Concepedia

TLDR

The paper proposes conceptual tools for cultural geographers to study architecture, centering on the modernist residential highrise and offering a template for scholarship that engages the technical work of such structures. It applies material semiotics to interrogate the highrise’s global reach, uniformity, and scale, rethinks diffusionist explanations toward translation, and illustrates the approach with case studies of highrise suicides in Singapore and the Ronan Point collapse inquiry. The study concludes that the scale of a modernist highrise is produced relationally and in specific contexts, reshaping how geographers understand “big” and “global” built forms.

Abstract

This paper sketches some conceptual tools by which cultural geographers might advance geographies of architecture. It does so by thinking specifically about one architectural form: the modernist residential highrise, which is the ‘big thing’ of this paper. The paper draws on recent developments in material semiotics in order to interrogate features often uniquely associated with the highrise, such as its global reach, uniformity, and scale. The paper first rethinks how cultural geography has traditionally explained the movement of built forms, explicitly turning from diffusionist accounts to the notion of translation.
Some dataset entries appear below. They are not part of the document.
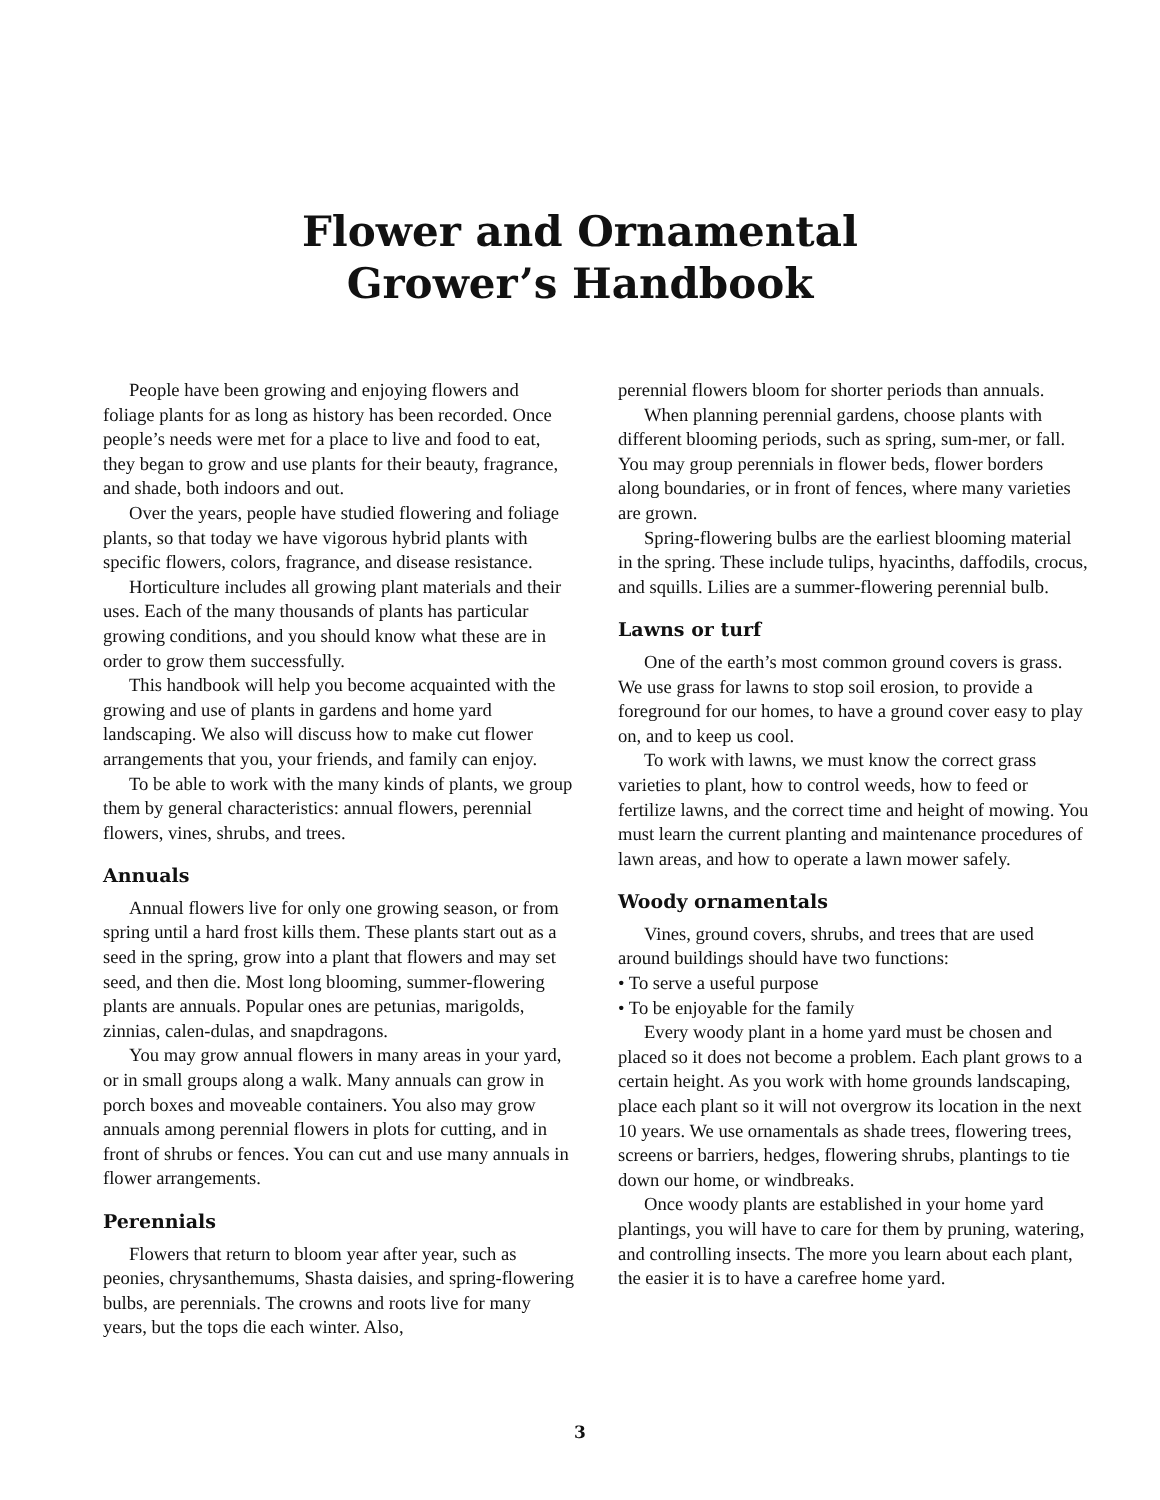Flower and Ornamental
Grower’s Handbook
People have been growing and enjoying flowers and foliage plants for as long as history has been recorded. Once people’s needs were met for a place to live and food to eat, they began to grow and use plants for their beauty, fragrance, and shade, both indoors and out.
Over the years, people have studied flowering and foliage plants, so that today we have vigorous hybrid plants with specific flowers, colors, fragrance, and disease resistance.
Horticulture includes all growing plant materials and their uses. Each of the many thousands of plants has particular growing conditions, and you should know what these are in order to grow them successfully.
This handbook will help you become acquainted with the growing and use of plants in gardens and home yard landscaping. We also will discuss how to make cut flower arrangements that you, your friends, and family can enjoy.
To be able to work with the many kinds of plants, we group them by general characteristics: annual flowers, perennial flowers, vines, shrubs, and trees.
Annuals
Annual flowers live for only one growing season, or from spring until a hard frost kills them. These plants start out as a seed in the spring, grow into a plant that flowers and may set seed, and then die. Most long blooming, summer-flowering plants are annuals. Popular ones are petunias, marigolds, zinnias, calen-dulas, and snapdragons.
You may grow annual flowers in many areas in your yard, or in small groups along a walk. Many annuals can grow in porch boxes and moveable containers. You also may grow annuals among perennial flowers in plots for cutting, and in front of shrubs or fences. You can cut and use many annuals in flower arrangements.
Perennials
Flowers that return to bloom year after year, such as peonies, chrysanthemums, Shasta daisies, and spring-flowering bulbs, are perennials. The crowns and roots live for many years, but the tops die each winter. Also,
perennial flowers bloom for shorter periods than annuals.
When planning perennial gardens, choose plants with different blooming periods, such as spring, sum-mer, or fall. You may group perennials in flower beds, flower borders along boundaries, or in front of fences, where many varieties are grown.
Spring-flowering bulbs are the earliest blooming material in the spring. These include tulips, hyacinths, daffodils, crocus, and squills. Lilies are a summer-flowering perennial bulb.
Lawns or turf
One of the earth’s most common ground covers is grass. We use grass for lawns to stop soil erosion, to provide a foreground for our homes, to have a ground cover easy to play on, and to keep us cool.
To work with lawns, we must know the correct grass varieties to plant, how to control weeds, how to feed or fertilize lawns, and the correct time and height of mowing. You must learn the current planting and maintenance procedures of lawn areas, and how to operate a lawn mower safely.
Woody ornamentals
Vines, ground covers, shrubs, and trees that are used around buildings should have two functions:
• To serve a useful purpose
• To be enjoyable for the family
Every woody plant in a home yard must be chosen and placed so it does not become a problem. Each plant grows to a certain height. As you work with home grounds landscaping, place each plant so it will not overgrow its location in the next 10 years. We use ornamentals as shade trees, flowering trees, screens or barriers, hedges, flowering shrubs, plantings to tie down our home, or windbreaks.
Once woody plants are established in your home yard plantings, you will have to care for them by pruning, watering, and controlling insects. The more you learn about each plant, the easier it is to have a carefree home yard.
3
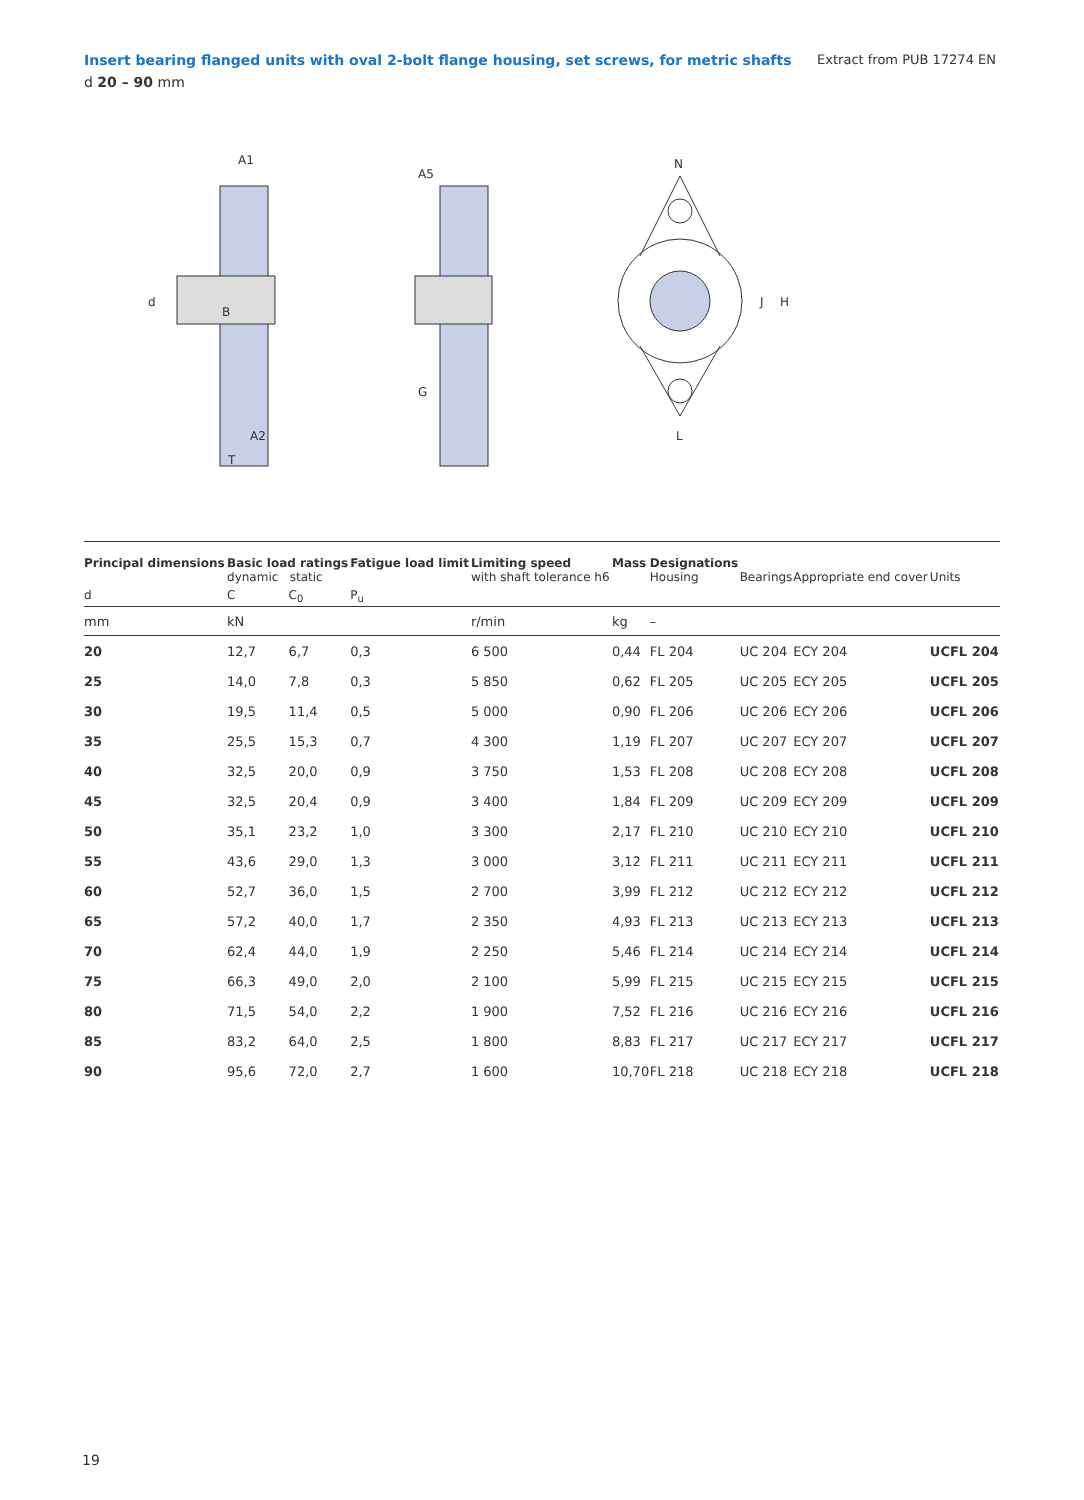Insert bearing flanged units with oval 2-bolt flange housing, set screws, for metric shafts Extract from PUB 17274 EN
d 20 – 90 mm
A1
A5
N
d
B
A2
T
G
J
H
L
| Principal dimensions | Basic load ratings dynamic static | | Fatigue load limit | Limiting speed with shaft tolerance h6 | Mass | Designations Housing | Bearings | Appropriate end cover | Units |
| --- | --- | --- | --- | --- | --- | --- | --- | --- | --- |
| d | C | C<sub>0</sub> | P<sub>u</sub> | | | | | | |
| mm | kN | | | r/min | kg | – | | | |
| 20 | 12,7 | 6,7 | 0,3 | 6 500 | 0,44 | FL 204 | UC 204 | ECY 204 | UCFL 204 |
| 25 | 14,0 | 7,8 | 0,3 | 5 850 | 0,62 | FL 205 | UC 205 | ECY 205 | UCFL 205 |
| 30 | 19,5 | 11,4 | 0,5 | 5 000 | 0,90 | FL 206 | UC 206 | ECY 206 | UCFL 206 |
| 35 | 25,5 | 15,3 | 0,7 | 4 300 | 1,19 | FL 207 | UC 207 | ECY 207 | UCFL 207 |
| 40 | 32,5 | 20,0 | 0,9 | 3 750 | 1,53 | FL 208 | UC 208 | ECY 208 | UCFL 208 |
| 45 | 32,5 | 20,4 | 0,9 | 3 400 | 1,84 | FL 209 | UC 209 | ECY 209 | UCFL 209 |
| 50 | 35,1 | 23,2 | 1,0 | 3 300 | 2,17 | FL 210 | UC 210 | ECY 210 | UCFL 210 |
| 55 | 43,6 | 29,0 | 1,3 | 3 000 | 3,12 | FL 211 | UC 211 | ECY 211 | UCFL 211 |
| 60 | 52,7 | 36,0 | 1,5 | 2 700 | 3,99 | FL 212 | UC 212 | ECY 212 | UCFL 212 |
| 65 | 57,2 | 40,0 | 1,7 | 2 350 | 4,93 | FL 213 | UC 213 | ECY 213 | UCFL 213 |
| 70 | 62,4 | 44,0 | 1,9 | 2 250 | 5,46 | FL 214 | UC 214 | ECY 214 | UCFL 214 |
| 75 | 66,3 | 49,0 | 2,0 | 2 100 | 5,99 | FL 215 | UC 215 | ECY 215 | UCFL 215 |
| 80 | 71,5 | 54,0 | 2,2 | 1 900 | 7,52 | FL 216 | UC 216 | ECY 216 | UCFL 216 |
| 85 | 83,2 | 64,0 | 2,5 | 1 800 | 8,83 | FL 217 | UC 217 | ECY 217 | UCFL 217 |
| 90 | 95,6 | 72,0 | 2,7 | 1 600 | 10,70 | FL 218 | UC 218 | ECY 218 | UCFL 218 |
19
It then offers a reconsideration of the way geographers might think about scale in relation to a ‘big’ and ‘global’ thing like the modernist highrise, arguing that scale is produced relationally and in specific contexts. Finally, it offers a template for cultural geographical scholarship which takes seriously the technical work entailed in things, like a highrise, materialising or de-materializing. It does so by way of two illustrative stories: one about the productive social science of highrise suicides in Singapore; the other about the destructive role of the inquiry into collapse of Ronan point in the UK.